V Wagon Roadtrip: After 3500 Miles, How’s It Holding Up?

V Wagon Roadtrip: After 3500 Miles, How’s It Holding Up?

We put roadtrip mile number 3,500 on the V Wagon in Yosemite National Park today. Three thousand five hundred miles. In ten days. Maybe this number seems reasonable to you. Maybe it doesn’t sound so bad. Maybe it sounds like child’s play. If that’s the case, maybe you’re a long-haul trucker, or possibly an astronaut.

It’s an enormous figure to me, largely because my usual commute spans the distance from my bedroom to my living room. (This joke is told every single time a group of auto journalists assembles in one place, even though no one has laughed at it since roughly 1973.)

As 3,500 miles is a lot of driving in a week and a half, I keep receiving the following question: How’s the car holding up? I was asked this at Pebble by people I didn’t know. And the answer is … well, let’s examine that in detail.

We’ll start in front, home to the headlights, the grille, and the 556-horsepower V8 that’s tuned to sound like a small 6-cylinder, or maybe a window-mounted air conditioner. All of that stuff is fine.

- Tasks and exercises -
1: Output the passage of the V Wagon road trip article starting at "We put roadtrip" and ending at "possibly an astronaut.", word for word.
2: Carry on the V Wagon road trip article from the point where it stops.
The entries that come next were taken from a separate source.

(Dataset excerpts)
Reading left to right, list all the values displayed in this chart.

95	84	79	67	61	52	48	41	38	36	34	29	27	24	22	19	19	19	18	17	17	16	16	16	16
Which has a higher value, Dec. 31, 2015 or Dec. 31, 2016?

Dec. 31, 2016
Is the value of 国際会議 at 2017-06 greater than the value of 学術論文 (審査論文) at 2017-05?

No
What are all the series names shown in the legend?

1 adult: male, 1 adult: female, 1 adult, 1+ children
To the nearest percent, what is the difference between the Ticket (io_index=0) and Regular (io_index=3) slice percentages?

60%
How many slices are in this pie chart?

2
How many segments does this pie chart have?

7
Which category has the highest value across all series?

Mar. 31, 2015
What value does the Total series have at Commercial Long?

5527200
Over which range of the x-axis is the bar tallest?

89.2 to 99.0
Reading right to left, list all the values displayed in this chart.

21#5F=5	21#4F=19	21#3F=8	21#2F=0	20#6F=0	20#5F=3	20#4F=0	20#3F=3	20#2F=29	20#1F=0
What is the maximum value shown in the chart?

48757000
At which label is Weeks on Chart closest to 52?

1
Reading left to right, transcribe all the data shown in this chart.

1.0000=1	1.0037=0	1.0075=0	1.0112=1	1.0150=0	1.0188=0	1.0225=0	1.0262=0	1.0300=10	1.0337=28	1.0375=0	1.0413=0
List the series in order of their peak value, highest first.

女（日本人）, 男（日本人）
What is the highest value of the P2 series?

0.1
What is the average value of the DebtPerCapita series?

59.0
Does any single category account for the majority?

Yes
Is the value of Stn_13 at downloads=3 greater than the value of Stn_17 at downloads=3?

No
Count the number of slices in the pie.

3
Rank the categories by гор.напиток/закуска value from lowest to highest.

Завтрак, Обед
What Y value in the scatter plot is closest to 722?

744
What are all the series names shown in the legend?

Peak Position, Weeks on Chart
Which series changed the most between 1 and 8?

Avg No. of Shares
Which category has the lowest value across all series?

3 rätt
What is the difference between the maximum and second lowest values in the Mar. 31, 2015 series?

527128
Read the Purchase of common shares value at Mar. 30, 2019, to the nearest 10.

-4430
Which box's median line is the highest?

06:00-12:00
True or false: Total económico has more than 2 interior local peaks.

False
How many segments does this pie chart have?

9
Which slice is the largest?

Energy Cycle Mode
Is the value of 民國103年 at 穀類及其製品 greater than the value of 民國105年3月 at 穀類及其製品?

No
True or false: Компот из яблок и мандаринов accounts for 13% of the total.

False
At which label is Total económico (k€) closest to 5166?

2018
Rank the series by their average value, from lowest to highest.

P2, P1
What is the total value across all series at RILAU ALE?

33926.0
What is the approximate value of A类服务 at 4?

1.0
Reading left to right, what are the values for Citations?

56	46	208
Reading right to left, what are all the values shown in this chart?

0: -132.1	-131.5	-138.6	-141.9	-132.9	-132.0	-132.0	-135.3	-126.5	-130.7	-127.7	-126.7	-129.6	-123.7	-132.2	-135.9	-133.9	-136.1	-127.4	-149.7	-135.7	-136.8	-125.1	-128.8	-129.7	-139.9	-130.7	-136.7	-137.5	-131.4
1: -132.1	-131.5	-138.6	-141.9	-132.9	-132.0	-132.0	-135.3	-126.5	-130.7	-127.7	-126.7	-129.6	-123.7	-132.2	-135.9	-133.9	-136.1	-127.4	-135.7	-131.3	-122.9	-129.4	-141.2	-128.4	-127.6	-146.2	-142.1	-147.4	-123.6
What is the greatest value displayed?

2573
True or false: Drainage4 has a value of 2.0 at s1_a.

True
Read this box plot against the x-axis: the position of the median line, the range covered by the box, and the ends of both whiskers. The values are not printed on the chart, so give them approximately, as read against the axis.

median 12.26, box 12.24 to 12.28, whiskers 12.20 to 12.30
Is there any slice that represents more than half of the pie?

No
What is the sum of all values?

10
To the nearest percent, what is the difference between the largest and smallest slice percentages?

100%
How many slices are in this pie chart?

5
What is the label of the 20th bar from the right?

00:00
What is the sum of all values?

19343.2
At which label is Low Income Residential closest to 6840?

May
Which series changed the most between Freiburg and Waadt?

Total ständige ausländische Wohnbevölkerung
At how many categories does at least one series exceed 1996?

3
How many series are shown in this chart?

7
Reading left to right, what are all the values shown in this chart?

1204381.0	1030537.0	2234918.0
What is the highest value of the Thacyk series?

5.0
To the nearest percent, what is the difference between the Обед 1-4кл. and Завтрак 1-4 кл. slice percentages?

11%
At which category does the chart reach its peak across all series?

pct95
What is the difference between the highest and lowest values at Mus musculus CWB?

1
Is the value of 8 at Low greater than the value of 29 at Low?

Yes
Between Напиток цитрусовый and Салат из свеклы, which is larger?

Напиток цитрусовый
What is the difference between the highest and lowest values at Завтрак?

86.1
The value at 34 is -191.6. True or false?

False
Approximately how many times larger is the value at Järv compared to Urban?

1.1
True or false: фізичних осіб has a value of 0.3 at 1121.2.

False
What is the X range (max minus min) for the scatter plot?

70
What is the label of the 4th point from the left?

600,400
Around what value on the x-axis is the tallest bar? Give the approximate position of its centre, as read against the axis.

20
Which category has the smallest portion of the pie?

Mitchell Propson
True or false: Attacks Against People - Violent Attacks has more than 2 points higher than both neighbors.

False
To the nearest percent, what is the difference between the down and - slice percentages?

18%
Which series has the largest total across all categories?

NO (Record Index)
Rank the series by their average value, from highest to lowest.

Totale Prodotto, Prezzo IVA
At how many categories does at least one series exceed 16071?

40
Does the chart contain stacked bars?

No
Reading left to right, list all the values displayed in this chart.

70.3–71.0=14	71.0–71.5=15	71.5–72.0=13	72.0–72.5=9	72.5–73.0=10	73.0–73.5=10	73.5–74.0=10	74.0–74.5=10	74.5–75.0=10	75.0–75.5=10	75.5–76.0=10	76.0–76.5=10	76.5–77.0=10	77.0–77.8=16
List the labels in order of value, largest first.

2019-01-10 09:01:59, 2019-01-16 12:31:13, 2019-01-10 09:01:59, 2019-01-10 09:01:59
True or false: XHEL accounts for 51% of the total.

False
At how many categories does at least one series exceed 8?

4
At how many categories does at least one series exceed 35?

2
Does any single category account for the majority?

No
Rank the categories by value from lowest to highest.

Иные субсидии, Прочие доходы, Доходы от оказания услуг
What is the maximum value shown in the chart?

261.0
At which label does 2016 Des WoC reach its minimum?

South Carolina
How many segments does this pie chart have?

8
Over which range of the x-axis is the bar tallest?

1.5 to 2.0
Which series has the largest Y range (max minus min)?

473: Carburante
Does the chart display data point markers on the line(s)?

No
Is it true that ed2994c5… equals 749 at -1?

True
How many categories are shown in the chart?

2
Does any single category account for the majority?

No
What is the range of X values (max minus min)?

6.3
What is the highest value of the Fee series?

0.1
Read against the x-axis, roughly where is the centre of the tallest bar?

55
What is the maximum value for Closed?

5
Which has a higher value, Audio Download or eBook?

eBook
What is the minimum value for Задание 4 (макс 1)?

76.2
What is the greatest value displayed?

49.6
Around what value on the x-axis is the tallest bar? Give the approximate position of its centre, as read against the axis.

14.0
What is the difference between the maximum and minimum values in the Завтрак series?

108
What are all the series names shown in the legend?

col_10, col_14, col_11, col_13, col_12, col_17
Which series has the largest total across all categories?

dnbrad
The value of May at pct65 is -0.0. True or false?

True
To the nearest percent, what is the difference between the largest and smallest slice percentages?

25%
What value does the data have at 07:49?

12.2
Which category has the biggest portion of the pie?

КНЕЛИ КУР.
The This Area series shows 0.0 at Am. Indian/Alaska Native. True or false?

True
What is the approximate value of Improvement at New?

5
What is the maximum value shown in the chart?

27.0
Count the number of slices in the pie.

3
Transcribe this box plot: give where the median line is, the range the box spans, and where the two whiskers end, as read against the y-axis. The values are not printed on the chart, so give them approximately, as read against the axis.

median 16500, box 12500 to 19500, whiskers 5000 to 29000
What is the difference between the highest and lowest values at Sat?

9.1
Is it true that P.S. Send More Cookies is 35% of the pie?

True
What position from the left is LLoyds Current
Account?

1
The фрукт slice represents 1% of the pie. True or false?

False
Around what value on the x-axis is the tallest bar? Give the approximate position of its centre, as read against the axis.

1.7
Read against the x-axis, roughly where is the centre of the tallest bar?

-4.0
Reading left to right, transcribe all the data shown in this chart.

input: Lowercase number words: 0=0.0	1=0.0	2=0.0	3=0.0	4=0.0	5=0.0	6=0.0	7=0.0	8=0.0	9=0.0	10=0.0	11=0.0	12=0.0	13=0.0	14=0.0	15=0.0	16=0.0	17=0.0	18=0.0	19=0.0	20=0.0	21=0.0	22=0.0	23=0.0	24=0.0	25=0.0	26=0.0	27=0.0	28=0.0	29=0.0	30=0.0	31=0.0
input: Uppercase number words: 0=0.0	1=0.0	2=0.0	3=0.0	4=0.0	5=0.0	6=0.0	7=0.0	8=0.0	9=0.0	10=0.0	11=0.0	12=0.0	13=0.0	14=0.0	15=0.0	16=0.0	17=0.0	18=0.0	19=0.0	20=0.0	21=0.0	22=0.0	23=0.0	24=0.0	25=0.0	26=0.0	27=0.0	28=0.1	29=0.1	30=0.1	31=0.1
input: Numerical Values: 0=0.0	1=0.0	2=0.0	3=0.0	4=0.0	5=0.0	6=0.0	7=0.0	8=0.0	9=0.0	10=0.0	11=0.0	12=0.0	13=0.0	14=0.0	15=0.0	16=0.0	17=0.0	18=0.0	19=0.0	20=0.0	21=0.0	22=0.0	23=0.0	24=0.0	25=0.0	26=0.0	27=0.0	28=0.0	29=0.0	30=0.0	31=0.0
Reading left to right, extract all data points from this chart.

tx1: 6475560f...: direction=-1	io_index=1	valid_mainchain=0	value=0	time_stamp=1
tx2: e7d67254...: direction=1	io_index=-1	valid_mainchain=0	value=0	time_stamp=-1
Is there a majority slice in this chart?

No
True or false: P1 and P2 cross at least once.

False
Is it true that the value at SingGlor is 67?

- Expected responses -
1:
We put roadtrip mile number 3,500 on the V Wagon in Yosemite National Park today. Three thousand five hundred miles. In ten days. Maybe this number seems reasonable to you. Maybe it doesn’t sound so bad. Maybe it sounds like child’s play. If that’s the case, maybe you’re a long-haul trucker, or possibly an astronaut.

2:
The front bumper isn’t quite so lucky: two small black plastic pieces meant to protect the lower bumper from scratches have come loose. But the prognosis is good. It looks like they can be reattached by someone with greater mechanical knowledge than me, a group that’s defined as anyone whose abilities extend beyond a) plugging in the iPhone before bed, and b) unplugging the iPhone in the morning.

The brakes won’t be so easy to fix. Despite visiting my dealership four days before I left and announcing I would be driving the car 5,500 miles in the next three weeks, I discovered the brakes needed replacement about nine hours after I left. I’m pretty sure the rotors are warped, because stopping at high speeds feels like driving over fallen logs approximately 19 feet in diameter.

The last nuisance is the passenger-side rear tire, which was the reason for my dealer visit before the trip. The old passenger-side rear tire was losing air, and the dealer said it had a small leak. So I paid $470 to put on a new tire, which is now leaking too. Some coincidence, wouldn’t you say?

At this point, maybe you think I’m complaining. You might think: DeMuro, you think you have tire problems? Come to my place and we’ll do burnouts until you’re driving on the rims!

But really, I’m not complaining at all. Driving 3,500 miles in 10 days, I expected more issues. In reality, the car only has three problems: one minor (the plastic bumper pieces) and two that should’ve been solved before we left. Other than those, it still starts, runs, drives, turns, and accelerates just as it did when we left. The only real difference is the interior smell. You can imagine.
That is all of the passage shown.